The book I read was about
Italy in the early Renaissance, the pageantries and the light loves
of princes, the passion of men for learning, and poetry, and art;
but it was written, by good luck, after a solid, prosaic fashion,
that suited the room infinitely more nearly than the matter; and
the result was that I thought less, perhaps, of Lippo Lippi, or
Lorenzo, or Politian, than of the good Englishman who had written
in that volume what he knew of them, and taken so much pleasure in
his solemn polysyllables.
I was not left without society. My landlord had a very pretty
little daughter, whom we shall call Lizzie. If I had made any
notes at the time, I might be able to tell you something definite
of her appearance. But faces have a trick of growing more and more
spiritualised and abstract in the memory, until nothing remains of
them but a look, a haunting expression; just that secret quality in
a face that is apt to slip out somehow under the cunningest
painter's touch, and leave the portrait dead for the lack of it.

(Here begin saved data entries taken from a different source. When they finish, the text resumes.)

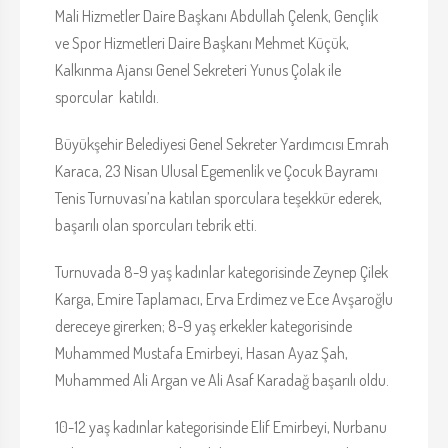
Mali Hizmetler Daire Başkanı Abdullah Çelenk, Gençlik
ve Spor Hizmetleri Daire Başkanı Mehmet Küçük,
Kalkınma Ajansı Genel Sekreteri Yunus Çolak ile
sporcular katıldı.
Büyükşehir Belediyesi Genel Sekreter Yardımcısı Emrah
Karaca, 23 Nisan Ulusal Egemenlik ve Çocuk Bayramı
Tenis Turnuvası’na katılan sporculara teşekkür ederek,
başarılı olan sporcuları tebrik etti.
Turnuvada 8-9 yaş kadınlar kategorisinde Zeynep Çilek
Karga, Emire Taplamacı, Erva Erdimez ve Ece Avşaroğlu
dereceye girerken; 8-9 yaş erkekler kategorisinde
Muhammed Mustafa Emirbeyi, Hasan Ayaz Şah,
Muhammed Ali Argan ve Ali Asaf Karadağ başarılı oldu.
10-12 yaş kadınlar kategorisinde Elif Emirbeyi, Nurbanu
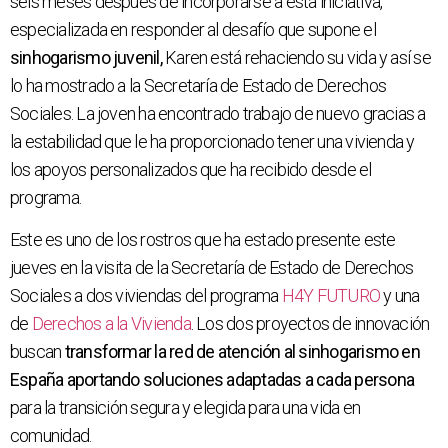
seis meses después de incorporarse a esta iniciativa,
especializada en responder al desafío que supone el
sinhogarismo juvenil,
Karen está rehaciendo su vida y así se
lo ha mostrado a la Secretaría de Estado de Derechos
Sociales. La joven ha encontrado trabajo de nuevo gracias a
la estabilidad que le ha proporcionado tener una vivienda y
los apoyos personalizados que ha recibido desde el
programa.
Este es uno de los rostros que ha estado presente este
jueves en la visita de la Secretaría de Estado de Derechos
Sociales a dos viviendas del programa
H4Y FUTURO
y una
de
Derechos a la Vivienda
. Los dos proyectos de innovación
buscan
transformar la red de atención al sinhogarismo en
España aportando soluciones adaptadas a cada persona
para la transición segura y elegida para una vida en
comunidad.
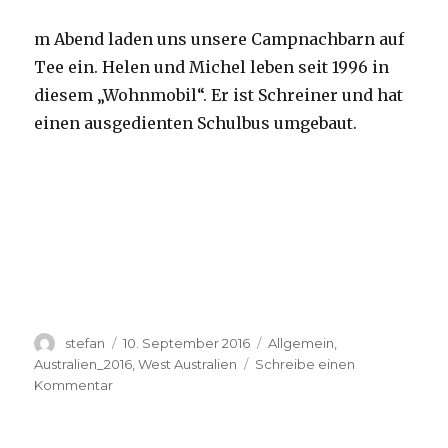
m Abend laden uns unsere Campnachbarn auf
Tee ein. Helen und Michel leben seit 1996 in
diesem „Wohnmobil“. Er ist Schreiner und hat
einen ausgedienten Schulbus umgebaut.
Autor
Veröffentlicht
Kategorien
stefan
10. September 2016
Allgemein
,
am
Australien_2016
,
West Australien
Schreibe einen
zu
Kommentar
Yardie
Creek
10.09.2016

And if it is hard to catch with the finest of camel's-hair pencils,
you may think how hopeless it must be to pursue after it with
clumsy words. If I say, for instance, that this look, which I
remember as Lizzie, was something wistful that seemed partly to
come of slyness and in part of simplicity, and that I am inclined
to imagine it had something to do with the daintiest suspicion of a
cast in one of her large eyes, I shall have said all that I can,
and the reader will not be much advanced towards comprehension.